[[ Data supplied, beginning ]]

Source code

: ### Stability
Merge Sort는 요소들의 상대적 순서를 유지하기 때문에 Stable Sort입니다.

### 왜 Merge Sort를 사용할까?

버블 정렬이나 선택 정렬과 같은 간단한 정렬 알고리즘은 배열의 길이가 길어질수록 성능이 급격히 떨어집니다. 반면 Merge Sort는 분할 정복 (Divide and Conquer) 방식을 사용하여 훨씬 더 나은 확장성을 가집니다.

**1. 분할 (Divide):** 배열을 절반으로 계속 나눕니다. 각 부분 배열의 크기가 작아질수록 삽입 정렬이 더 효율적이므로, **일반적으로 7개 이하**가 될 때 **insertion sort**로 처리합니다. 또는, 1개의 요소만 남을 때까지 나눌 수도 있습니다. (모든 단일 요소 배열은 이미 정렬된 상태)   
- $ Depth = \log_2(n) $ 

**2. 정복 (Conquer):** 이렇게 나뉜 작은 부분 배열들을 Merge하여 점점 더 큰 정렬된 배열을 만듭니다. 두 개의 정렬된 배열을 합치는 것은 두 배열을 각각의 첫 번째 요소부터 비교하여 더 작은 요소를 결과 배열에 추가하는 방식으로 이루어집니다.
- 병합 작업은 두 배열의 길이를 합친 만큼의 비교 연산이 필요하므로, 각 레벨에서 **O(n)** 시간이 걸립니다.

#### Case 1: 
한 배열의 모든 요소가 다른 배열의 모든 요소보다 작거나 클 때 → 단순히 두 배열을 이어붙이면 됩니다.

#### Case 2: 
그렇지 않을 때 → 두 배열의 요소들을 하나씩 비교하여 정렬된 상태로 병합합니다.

[[ Data supplied, end ]]
[[ Data supplied, beginning ]]

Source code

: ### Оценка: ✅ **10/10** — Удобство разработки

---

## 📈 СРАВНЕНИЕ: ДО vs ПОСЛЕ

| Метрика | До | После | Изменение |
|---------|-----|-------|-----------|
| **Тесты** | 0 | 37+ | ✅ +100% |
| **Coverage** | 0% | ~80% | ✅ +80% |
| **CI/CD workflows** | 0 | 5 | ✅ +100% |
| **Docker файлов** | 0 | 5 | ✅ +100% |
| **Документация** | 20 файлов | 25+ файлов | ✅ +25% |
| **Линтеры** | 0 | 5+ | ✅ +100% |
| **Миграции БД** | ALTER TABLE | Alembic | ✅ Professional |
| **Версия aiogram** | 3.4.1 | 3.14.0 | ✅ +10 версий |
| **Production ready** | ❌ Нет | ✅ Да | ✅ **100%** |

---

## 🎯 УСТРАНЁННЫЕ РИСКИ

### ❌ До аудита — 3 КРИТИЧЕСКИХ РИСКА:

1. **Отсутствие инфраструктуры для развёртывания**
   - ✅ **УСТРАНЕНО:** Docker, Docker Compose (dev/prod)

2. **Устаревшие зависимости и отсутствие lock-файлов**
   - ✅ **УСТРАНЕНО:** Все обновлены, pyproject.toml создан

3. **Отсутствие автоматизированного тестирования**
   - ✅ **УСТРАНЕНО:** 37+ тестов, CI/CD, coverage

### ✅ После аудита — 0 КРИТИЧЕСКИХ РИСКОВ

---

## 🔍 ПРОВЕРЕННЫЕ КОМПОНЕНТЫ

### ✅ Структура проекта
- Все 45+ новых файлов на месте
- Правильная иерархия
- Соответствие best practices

[[ Data supplied, end ]]
[[ Data supplied, beginning ]]

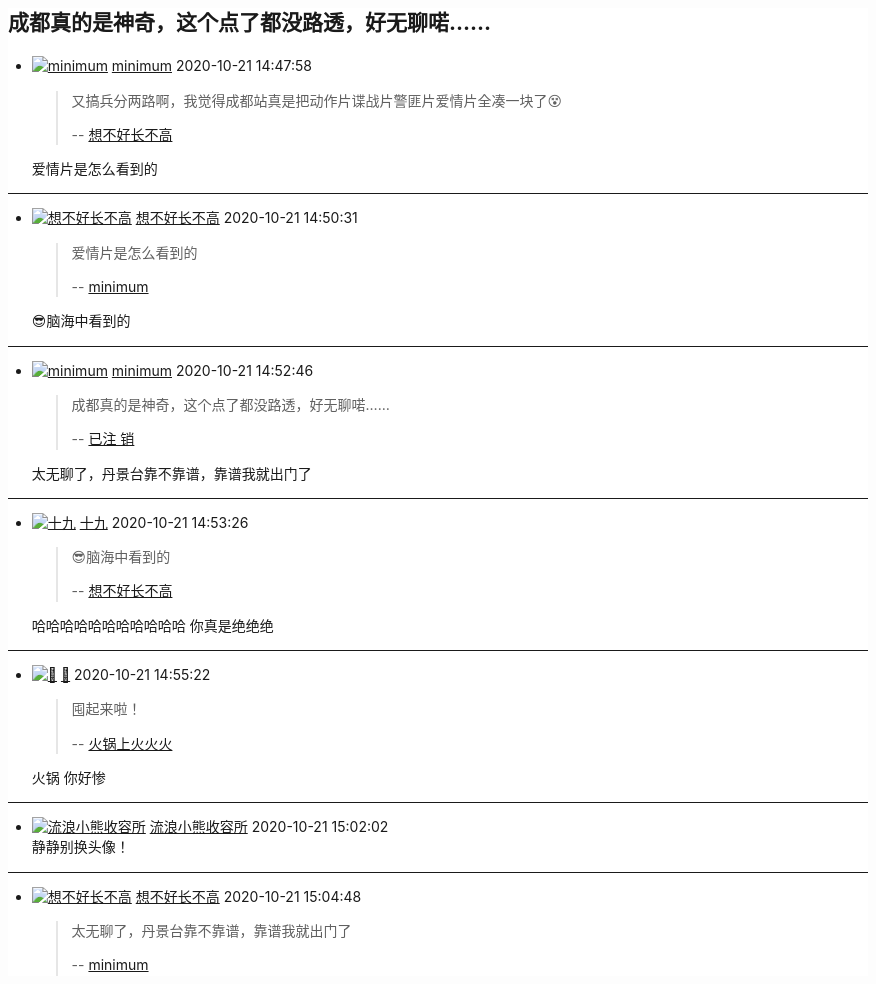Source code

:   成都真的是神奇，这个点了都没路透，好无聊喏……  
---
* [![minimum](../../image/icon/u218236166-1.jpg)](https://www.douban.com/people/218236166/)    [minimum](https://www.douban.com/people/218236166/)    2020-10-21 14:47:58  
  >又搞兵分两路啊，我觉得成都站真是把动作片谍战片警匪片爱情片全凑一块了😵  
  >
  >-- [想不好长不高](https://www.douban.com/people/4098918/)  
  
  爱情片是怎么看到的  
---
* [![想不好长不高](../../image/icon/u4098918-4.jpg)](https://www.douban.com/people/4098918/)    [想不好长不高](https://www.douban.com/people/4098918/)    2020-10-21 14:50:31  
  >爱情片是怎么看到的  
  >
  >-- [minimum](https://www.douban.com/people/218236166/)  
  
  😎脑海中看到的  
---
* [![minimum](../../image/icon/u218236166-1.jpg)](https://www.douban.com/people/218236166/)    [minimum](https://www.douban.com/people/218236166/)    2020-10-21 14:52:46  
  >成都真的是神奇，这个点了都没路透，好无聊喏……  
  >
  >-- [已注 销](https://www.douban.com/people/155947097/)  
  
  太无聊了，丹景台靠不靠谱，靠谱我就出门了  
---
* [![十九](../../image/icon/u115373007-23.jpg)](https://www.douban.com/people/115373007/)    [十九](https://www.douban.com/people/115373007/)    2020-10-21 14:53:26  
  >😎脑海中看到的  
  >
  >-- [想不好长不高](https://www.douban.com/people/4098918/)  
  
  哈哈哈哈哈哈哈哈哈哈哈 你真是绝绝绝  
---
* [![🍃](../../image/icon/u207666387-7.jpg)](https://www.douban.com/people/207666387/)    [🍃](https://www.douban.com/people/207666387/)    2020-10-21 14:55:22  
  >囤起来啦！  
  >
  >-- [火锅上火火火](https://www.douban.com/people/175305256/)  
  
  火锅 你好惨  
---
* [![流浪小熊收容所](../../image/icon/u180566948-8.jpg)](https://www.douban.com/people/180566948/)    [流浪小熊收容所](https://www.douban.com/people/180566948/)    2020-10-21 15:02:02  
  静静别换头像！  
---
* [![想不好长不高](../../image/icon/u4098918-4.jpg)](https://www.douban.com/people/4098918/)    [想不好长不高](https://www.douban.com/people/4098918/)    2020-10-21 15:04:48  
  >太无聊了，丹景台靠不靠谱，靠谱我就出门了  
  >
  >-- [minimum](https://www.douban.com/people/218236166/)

[[ Data supplied, end ]]

= Work order =
Among the entries above, locate the lines containing "Да | ✅ **100%** |" and "- Соответствие best practices", and transcribe exactly those two lines and all lines between.

= The completed task =
| **Production ready** | ❌ Нет | ✅ Да | ✅ **100%** |

---

## 🎯 УСТРАНЁННЫЕ РИСКИ

### ❌ До аудита — 3 КРИТИЧЕСКИХ РИСКА:

1. **Отсутствие инфраструктуры для развёртывания**
   - ✅ **УСТРАНЕНО:** Docker, Docker Compose (dev/prod)

2. **Устаревшие зависимости и отсутствие lock-файлов**
   - ✅ **УСТРАНЕНО:** Все обновлены, pyproject.toml создан

3. **Отсутствие автоматизированного тестирования**
   - ✅ **УСТРАНЕНО:** 37+ тестов, CI/CD, coverage

### ✅ После аудита — 0 КРИТИЧЕСКИХ РИСКОВ

---

## 🔍 ПРОВЕРЕННЫЕ КОМПОНЕНТЫ

### ✅ Структура проекта
- Все 45+ новых файлов на месте
- Правильная иерархия
- Соответствие best practices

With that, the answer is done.